This repository contains the official implementation of "DAFA: Distance-Aware Fair Adversarial Training" published at ICLR 2024.
The disparity in accuracy between classes in standard training is amplified during adversarial training, a phenomenon termed the robust fairness problem. Existing methodologies aimed to enhance robust fairness by sacrificing the model’s performance on easier classes in order to improve its performance on harder ones. However, we observe that under adversarial attacks, the majority of the model’s predictions for samples from the worst class are biased towards classes similar to the worst class, rather than towards the easy classes. Through theoretical and empirical analysis, we demonstrate that robust fairness deteriorates as the distance between classes decreases. Motivated by these insights, we introduce the Distance-Aware Fair Adversarial training (DAFA) methodology, which addresses robust fairness by taking into account the similarities between classes. Specifically, our method assigns distinct loss weights and adversarial margins to each class and adjusts them to encourage a trade-off in robustness among similar classes.

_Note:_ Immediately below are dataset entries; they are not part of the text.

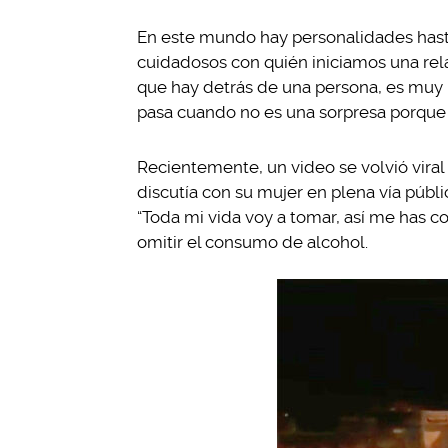
En este mundo hay personalidades hasta 
cuidadosos con quién iniciamos una re
que hay detrás de una persona, es muy 
pasa cuando no es una sorpresa porque “
Recientemente, un video se volvió viral
discutía con su mujer en plena vía públi
“Toda mi vida voy a tomar, así me has c
omitir el consumo de alcohol.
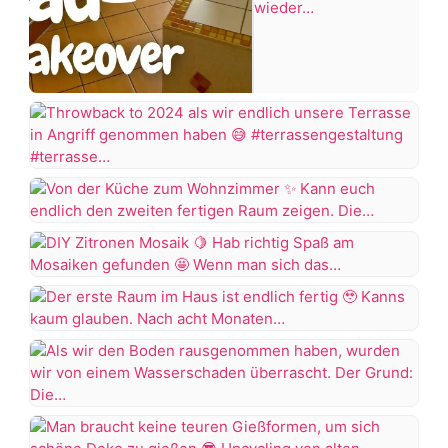
Ich
+7 more
dachte
das
Projekt
Throwback
Badezimmer
to
wäre
2024
Von
abgeschlossen,
als
der
aber
wir
Küche
wie
DIY
endlich
zum
es
Zitronen
unsere
Wohnzimmer
aussieht
Mosaik
Terrasse
Der
muss
in
erste
Kann
die
Hab
Angriff
Raum
euch
Wanne
richtig
genommen
im
endlich
wieder
Als
Spaß
haben
Haus
den
rausgerissen
wir
am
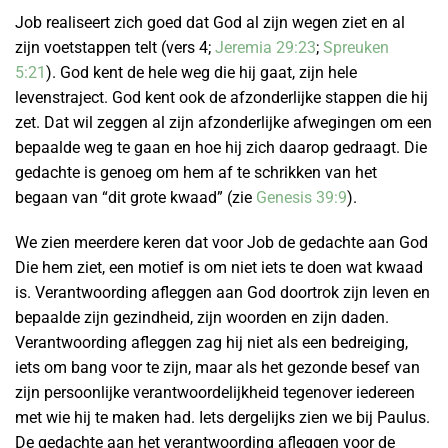
Job realiseert zich goed dat God al zijn wegen ziet en al
zijn voetstappen telt (vers 4;
Jeremia 29:23
;
Spreuken
5:21
). God kent de hele weg die hij gaat, zijn hele
levenstraject. God kent ook de afzonderlijke stappen die hij
zet. Dat wil zeggen al zijn afzonderlijke afwegingen om een
bepaalde weg te gaan en hoe hij zich daarop gedraagt. Die
gedachte is genoeg om hem af te schrikken van het
begaan van “dit grote kwaad” (zie
Genesis 39:9
).
We zien meerdere keren dat voor Job de gedachte aan God
Die hem ziet, een motief is om niet iets te doen wat kwaad
is. Verantwoording afleggen aan God doortrok zijn leven en
bepaalde zijn gezindheid, zijn woorden en zijn daden.
Verantwoording afleggen zag hij niet als een bedreiging,
iets om bang voor te zijn, maar als het gezonde besef van
zijn persoonlijke verantwoordelijkheid tegenover iedereen
met wie hij te maken had. Iets dergelijks zien we bij Paulus.
De gedachte aan het verantwoording afleggen voor de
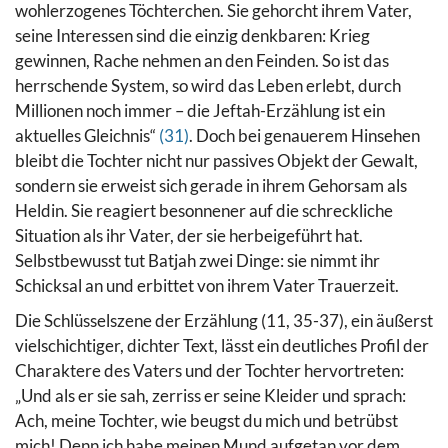
wohlerzogenes Töchterchen. Sie gehorcht ihrem Vater,
seine Interessen sind die einzig denkbaren: Krieg
gewinnen, Rache nehmen an den Feinden.
So ist das
herrschende System, so wird das Leben erlebt, durch
Millionen noch immer – die Jeftah-Erzählung ist ein
aktuelles Gleichnis“
(31)
. Doch bei genauerem Hinsehen
bleibt die Tochter nicht nur passives Objekt der Gewalt,
sondern sie erweist sich gerade in ihrem Gehorsam als
Heldin. Sie reagiert besonnener auf die schreckliche
Situation als ihr Vater, der sie herbeigeführt hat.
Selbstbewusst tut Batjah zwei Dinge: sie nimmt ihr
Schicksal an und erbittet von ihrem Vater Trauerzeit.
Die Schlüsselszene der Erzählung (11, 35-37), ein äußerst
vielschichtiger, dichter Text, lässt ein deutliches Profil der
Charaktere des Vaters und der Tochter hervortreten:
„Und als er sie sah, zerriss er seine Kleider und sprach:
Ach, meine Tochter, wie beugst du mich und betrübst
mich! Denn ich habe meinen Mund aufgetan vor dem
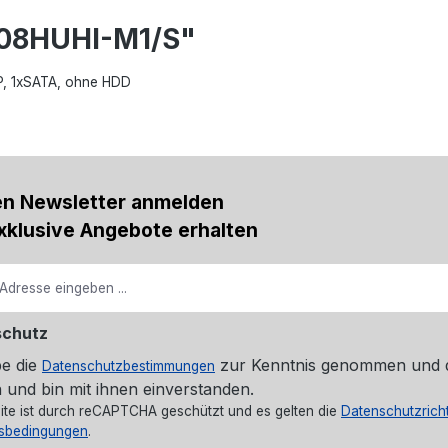
208HUHI-M1/S"
IP, 1xSATA, ohne HDD
en Newsletter anmelden
xklusive Angebote erhalten
schutz
be die
zur Kenntnis genommen und 
Datenschutzbestimmungen
 und bin mit ihnen einverstanden.
ite ist durch reCAPTCHA geschützt und es gelten die
Datenschutzricht
sbedingungen
.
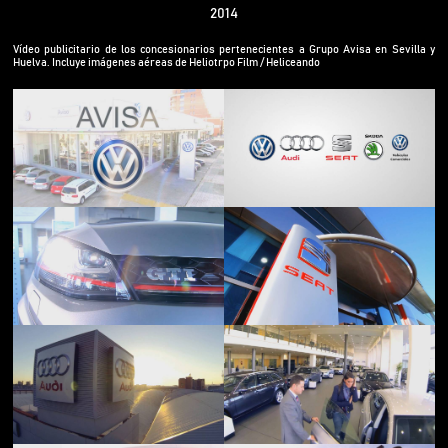
2014
Vídeo publicitario de los concesionarios pertenecientes a Grupo Avisa en Sevilla y
Huelva. Incluye imágenes aéreas de Heliotrpo Film / Heliceando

Experimental results across various datasets demonstrate that our method not only maintains average robust accuracy but also significantly improves the worst robust accuracy, indicating a marked improvement in robust fairness compared to existing methods.
- python 3.8.18
- pytorch 1.6.0
- torchvision 0.7.0
- numpy 1.24.3
Adjust the version of each library considering the settings (such as GPU).
Dataset | Link |
---|---|
CIFAR-10 | link |
CIFAR-100 | link |
STL-10 | link |
You can download the dataset (CIFAR-10, CIFAR-100, and STL-10) through the code of torchvision.
bash scripts/trades_dafa.sh # for our method
bash scripts/trades.sh # for baseline
Arguments:
--model_dir Directory of model for saving checkpoint
--dataset The dataset to use for training
--model Name of the model architecture
--loss Which loss to use, choices=(trades, pgd)

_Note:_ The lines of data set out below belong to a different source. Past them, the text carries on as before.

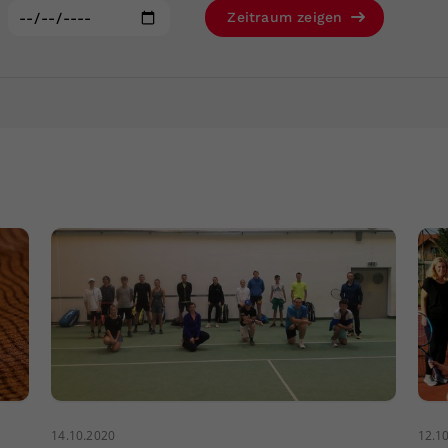
Zweck
generierte ID, für die historische Speicherung
:
Zeitraum zeigen
Ihrer vorgenommen Einstellungen, falls der
Webseiten-Betreiber dies eingestellt hat.
14.10.2020
12.1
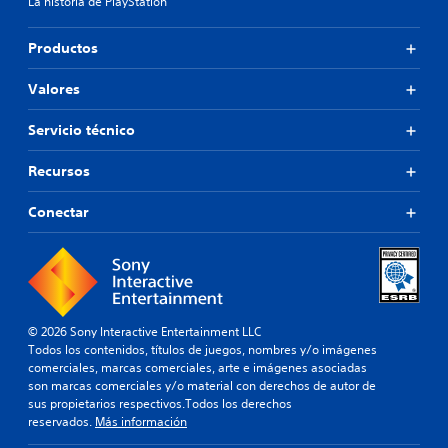
La historia de PlayStation
Productos
Valores
Servicio técnico
Recursos
Conectar
© 2026 Sony Interactive Entertainment LLC
Todos los contenidos, títulos de juegos, nombres y/o imágenes
comerciales, marcas comerciales, arte e imágenes asociadas
son marcas comerciales y/o material con derechos de autor de
sus propietarios respectivos.Todos los derechos
reservados.
Más información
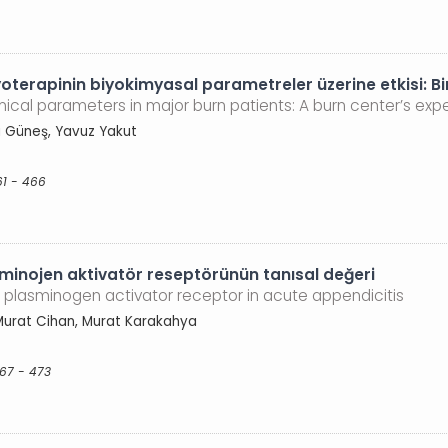
oterapinin biyokimyasal parametreler üzerine etkisi: B
ical parameters in major burn patients: A burn center’s exp
li Güneş, Yavuz Yakut
61 - 466
zminojen aktivatör reseptörünün tanısal değeri
 plasminogen activator receptor in acute appendicitis
Murat Cihan, Murat Karakahya
467 - 473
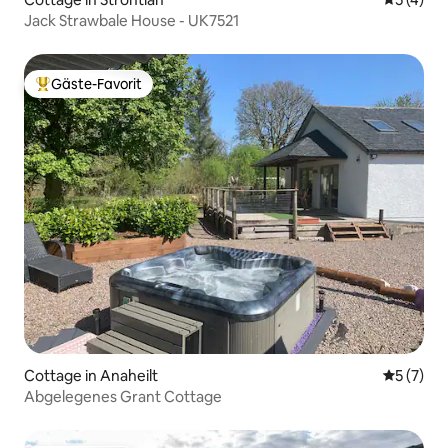
Jack Strawbale House - UK7521
Gäste-Favorit
Beliebter Gäste-Favorit.
Cottage in Anaheilt
Durchsch
5 (7)
Abgelegenes Grant Cottage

--rob_fairness_algorithm robust fairness algorithms, choices=(dafa, none)
--dafa_warmup warmup epochs for dafa
--dafa_lambda the value of hyperparmater lambda of dafa
bash scripts/evaluation.sh
Before executing the code, correct the path of the evaluation checkpoint
After executing the code, see the PGD evaluation results through model-dir/eval_epochwise.npy
For autoattack evaluation, please refer to AutoAttack or Adaptive AutoAttack.
You can download pretrained models trained using our method.
Dataset | Model |
---|---|
CIFAR-10 | cifar-10.ckpt |
CIFAR-100 | cifar-100.ckpt |
STL-10 | stl-10.ckpt |
Our study is motivated by the observation that the prediction of the hard class is mostly misclassified as similar classes.
The figure above represents the results of two 5-class classification tasks: on the left, Cat and four other animal classes, and on the right, Cat and four other non-animal classes. The results indicate that the cat class data results in the worst class accuracy on the left; however, the same cat data results in the best class accuracy on the right. This indicates that inter-class similarity plays an important role in determining the difficulty of the class in a classification task.
Additionally, we conducted an analysis to confirm the correlation between class-wise similarity (distance) and class-wise accuracy. As can be seen in the left figure below, a clear correlation between the two is observed. Furthermore, we conducted experiments to examine the correlation with the existing class difficulty indicator, class-wise variance. As evident in the left figure below, unlike class-wise distance, a clear correlation cannot be observed.
Motivated by the above analyses, we proposed Distance-Aware Fair Adversarial Training (DAFA), which incorporates class-wise distance to bolster robust fairness.